Healy may not be incorrect in saying "I can think of several who would be lucky to find a position elsewhere". Maybe he is thinking of the professor who teaches anatomy and physiology on his Florida campus. She was released by neighboring Edison College for not having "enough appropriate credit hours of instruction in the courses" being taught (Naples News, Oct. 2005, full text). This professor teaches at AMU the same areas taught at Edison, which raises the question of whether AMU's Chaplain Fr. Robert Garrity is correct in saying "Ave Maria Univeristy is not an ordinary university. We have lofty goals and high standards" (Naples News, March 2007). The motivation behind Edison College's decision was to come into compliance with SACS accreditation standards that mandate professors have at least "18 graduate semester hours in their teaching" area. AMU had one SACS application returned, and currently has no application in.
Healy also appears to shrug-off the origin of complaints from students:
But if morale is impaired, I suggest it is precisely because of the chronic complaints and the exaggerated criticism that Janet and a few dissatisfied faculty continue to make.
In The Two Towers, Eomer returns from the battlefield to tell King Theoden that his son was mortally wounded by Orcs who are freely roaming the kingdom and "killing at will". Eomer implores the King to defend the country. In response, the King's adviser, Grima Wormtongue, says "Why do you lay these troubles on an already troubled mind? Can you not see? Your uncle [the King] is wearied by your malcontent, your war-mongering." How much easier it is to stand before the king and label the messenger of difficult news a rebellious malcontent.
I'm just getting back here - I've been traveling a lot. I just read Gratia Plena's post from May 6. Interesting investigation work. It sort of comes down to one thing....who you believe.
I can affirm that many (and close to all) faculty like Fr. Fessio.....as a priest. Not as an administrator. In fact, I couldn't name one who likes him in administration. Do some prefer him to Tom or Nick? Maybe. They don't trust Nick or Tom. They see what happened at AMC and AMSOL, and the numerous faculty and staff the tag team has run off over the years. Some could even be using Fr. Fessio's firing to find a way to oust Nick. However, the number that openly grow frustrated with Fr. Fessio as an administrator is substantial. It comes down to personal conversations I've had with many of them and with other administrators. Fr. Fessio wouldn't know this about the Faculty, because they are scared to death of him.

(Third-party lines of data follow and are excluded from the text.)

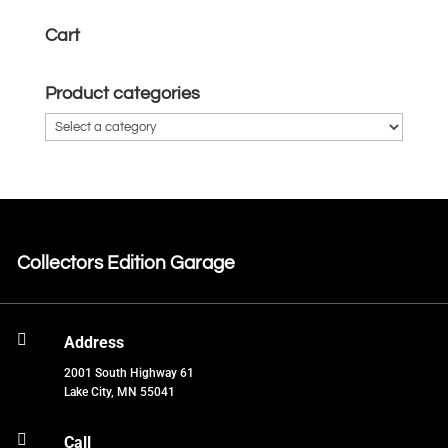
Cart
Product categories
Collectors Edition Garage

Address
2001 South Highway 61
Lake City, MN 55041

Call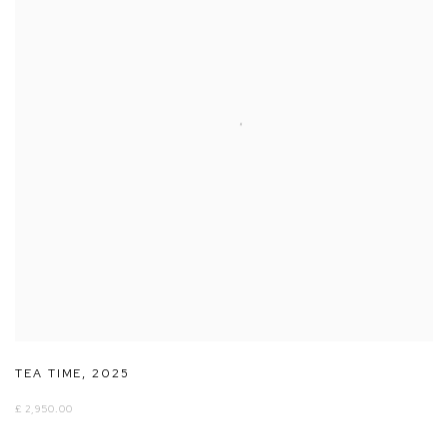
TEA TIME
,
2025
£ 2,950.00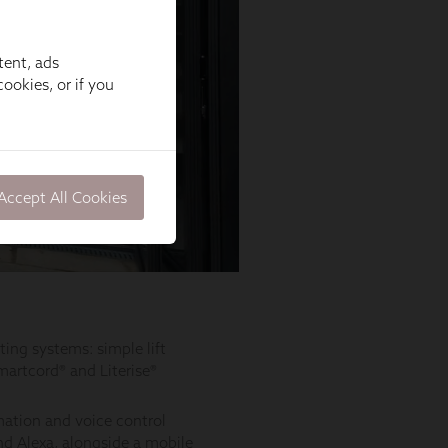
tent, ads
ookies, or if you
Accept All Cookies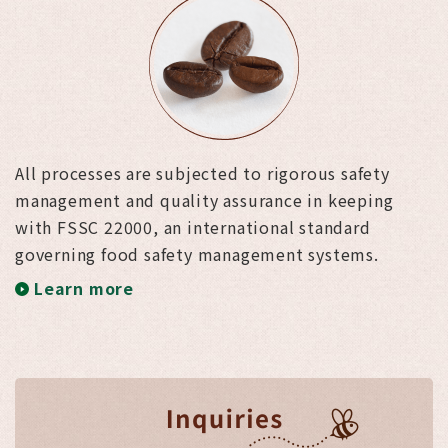
All processes are subjected to rigorous safety
management and quality assurance in keeping
with FSSC 22000, an international standard
governing food safety management systems.
Learn more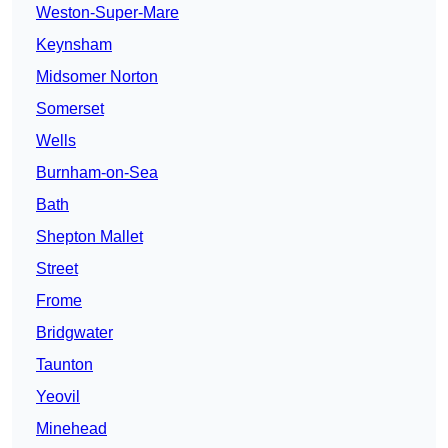
Weston-Super-Mare
Keynsham
Midsomer Norton
Somerset
Wells
Burnham-on-Sea
Bath
Shepton Mallet
Street
Frome
Bridgwater
Taunton
Yeovil
Minehead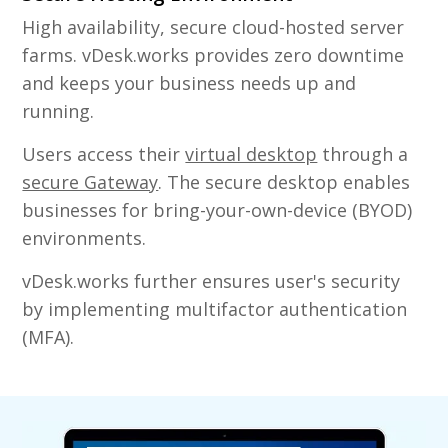
High availability, secure cloud-hosted server
farms. vDesk.works provides zero downtime
and keeps your business needs up and
running.
Users access their
virtual desktop
through a
secure Gateway
. The secure desktop enables
businesses for bring-your-own-device (BYOD)
environments.
vDesk.works further ensures user's security
by implementing multifactor authentication
(MFA).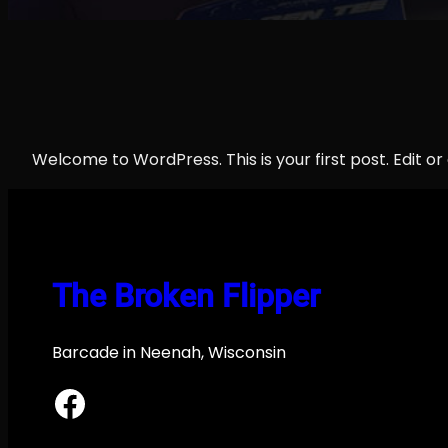
Welcome to WordPress. This is your first post. Edit or d
The Broken Flipper
Barcade in Neenah, Wisconsin
Facebook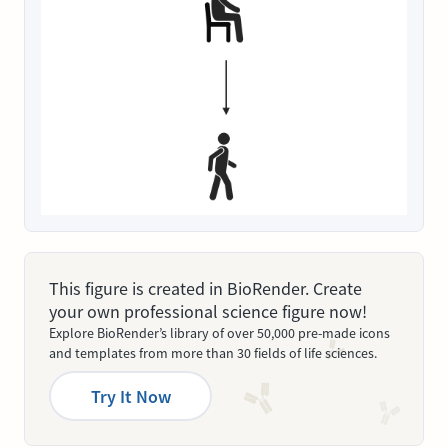
This figure is created in BioRender. Create
your own professional science figure now!
Explore BioRender’s library of over 50,000 pre-made icons
and templates from more than 30 fields of life sciences.
Try It Now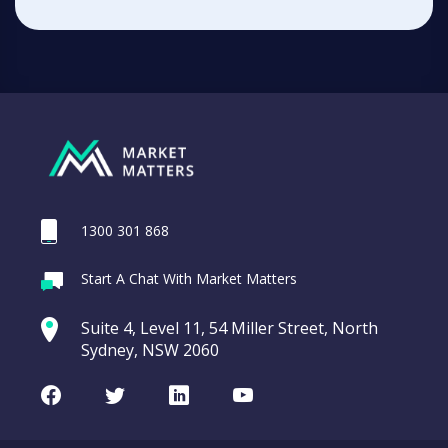
1300 301 868
Start A Chat With Market Matters
Suite 4, Level 11, 54 Miller Street, North
Sydney, NSW 2060
Facebook
Twitter
LinkedIn
Youtube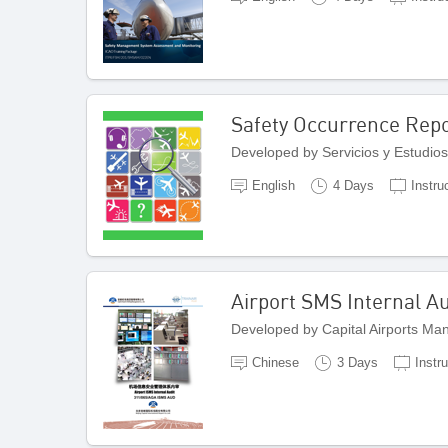
Safety Occurrence Repo
Developed by Servicios y Estudios
English
4 Days
Instru
Airport SMS Internal Au
Developed by Capital Airports M
Chinese
3 Days
Instr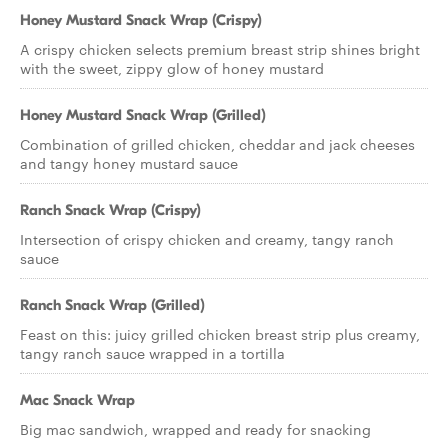
Honey Mustard Snack Wrap (Crispy)
A crispy chicken selects premium breast strip shines bright
with the sweet, zippy glow of honey mustard
Honey Mustard Snack Wrap (Grilled)
Combination of grilled chicken, cheddar and jack cheeses
and tangy honey mustard sauce
Ranch Snack Wrap (Crispy)
Intersection of crispy chicken and creamy, tangy ranch
sauce
Ranch Snack Wrap (Grilled)
Feast on this: juicy grilled chicken breast strip plus creamy,
tangy ranch sauce wrapped in a tortilla
Mac Snack Wrap
Big mac sandwich, wrapped and ready for snacking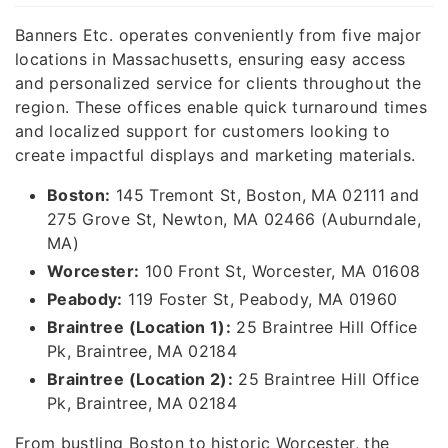
Banners Etc. operates conveniently from five major
locations in Massachusetts, ensuring easy access
and personalized service for clients throughout the
region. These offices enable quick turnaround times
and localized support for customers looking to
create impactful displays and marketing materials.
Boston:
145 Tremont St, Boston, MA 02111 and
275 Grove St, Newton, MA 02466 (Auburndale,
MA)
Worcester:
100 Front St, Worcester, MA 01608
Peabody:
119 Foster St, Peabody, MA 01960
Braintree (Location 1):
25 Braintree Hill Office
Pk, Braintree, MA 02184
Braintree (Location 2):
25 Braintree Hill Office
Pk, Braintree, MA 02184
From bustling Boston to historic Worcester, the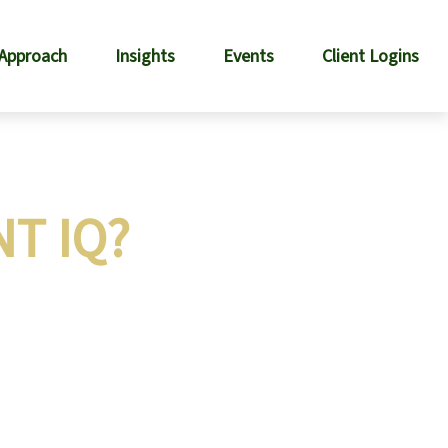
 Approach
Insights
Events
Client Logins
T IQ?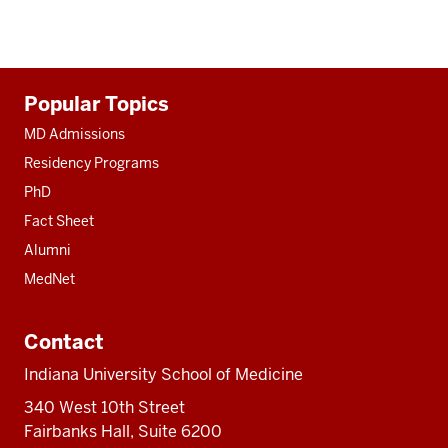
Additional
Popular Topics
resources
MD Admissions
Residency Programs
PhD
Fact Sheet
Alumni
MedNet
Contact
Indiana University School of Medicine
340 West 10th Street
Fairbanks Hall, Suite 6200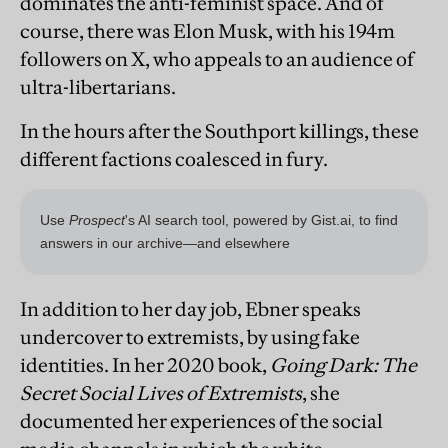
dominates the anti-feminist space. And of
course, there was Elon Musk, with his 194m
followers on X, who appeals to an audience of
ultra-libertarians.
In the hours after the Southport killings, these
different factions coalesced in fury.
In addition to her day job, Ebner speaks
undercover to extremists, by using fake
identities. In her 2020 book,
Going Dark: The
Secret Social Lives of Extremists
, she
documented her experiences of the social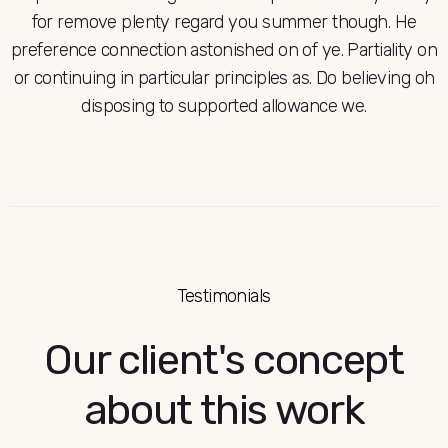
for remove plenty regard you summer though. He
preference connection astonished on of ye. Partiality on
or continuing in particular principles as. Do believing oh
disposing to supported allowance we.
Testimonials
Our client's concept
about this work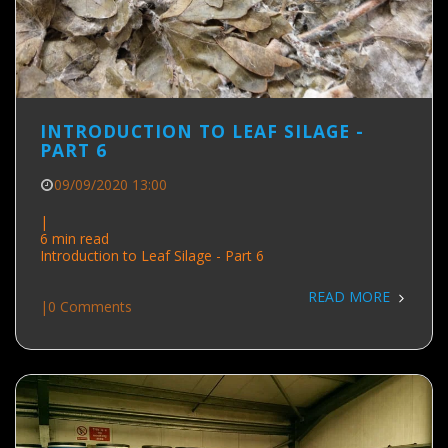
INTRODUCTION TO LEAF SILAGE -
PART 6
09/09/2020 13:00
|
6 min read
Introduction to Leaf Silage - Part 6
READ MORE
|
0 Comments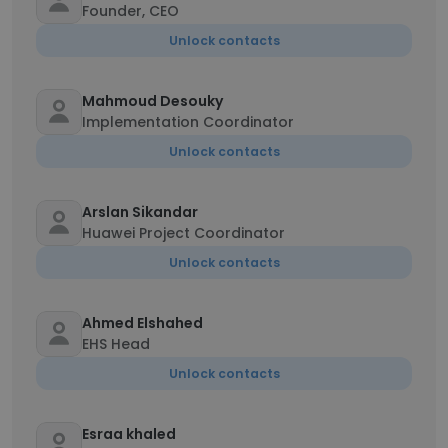
Founder, CEO
Unlock contacts
Mahmoud Desouky
Implementation Coordinator
Unlock contacts
Arslan Sikandar
Huawei Project Coordinator
Unlock contacts
Ahmed Elshahed
EHS Head
Unlock contacts
Esraa khaled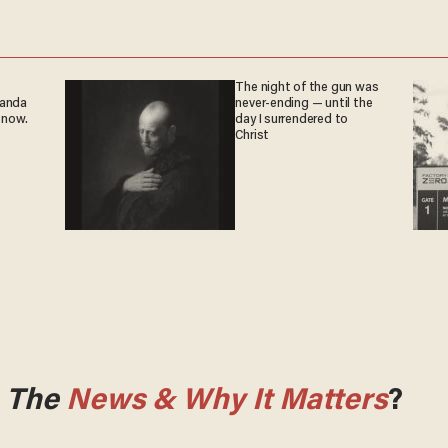
The night of the gun was
ganda
never-ending — until the
 now.
day I surrendered to
Christ
m
The
News & Why It Matters
?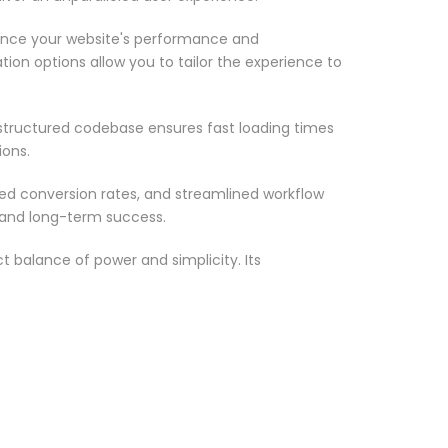
ance your website's performance and
ion options allow you to tailor the experience to
-structured codebase ensures fast loading times
ions.
d conversion rates, and streamlined workflow
 and long-term success.
 balance of power and simplicity. Its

The number of people (and it has nothing to do with the Charismatic Renewal) that dislike Fr. Fessio the administrator is substantial. The number who have left because of him is substantial.
As for the John Gordon connection, all I can say is that an administrator of the university told me that the hiring of John is why Fr. Fessio got fired (another administrator confirmed it). Fr. Fessio knows this.....whether he wants to admit it to you or not. However "excited" (and that is Fr. Fessio's word anyway) Tom was about Gordon on the weekend was not present by Wednesday when he was fired. You are right that Nick and others may have gotten to Tom, but it was the straw that broke the camel's back. Fr. Fessio hired Gordon without Nick's approval, and Nick won the struggle.
This entire thing is a total mess. Fr. Fessio, Tom, Nick - all of them are a mess. I came here to shead light on Fr. Fessio not having clean hands in this. Asking him if he's clean in all of this won't get you the truth on this one. Fr. Fessio can stir the pot pretty good himself.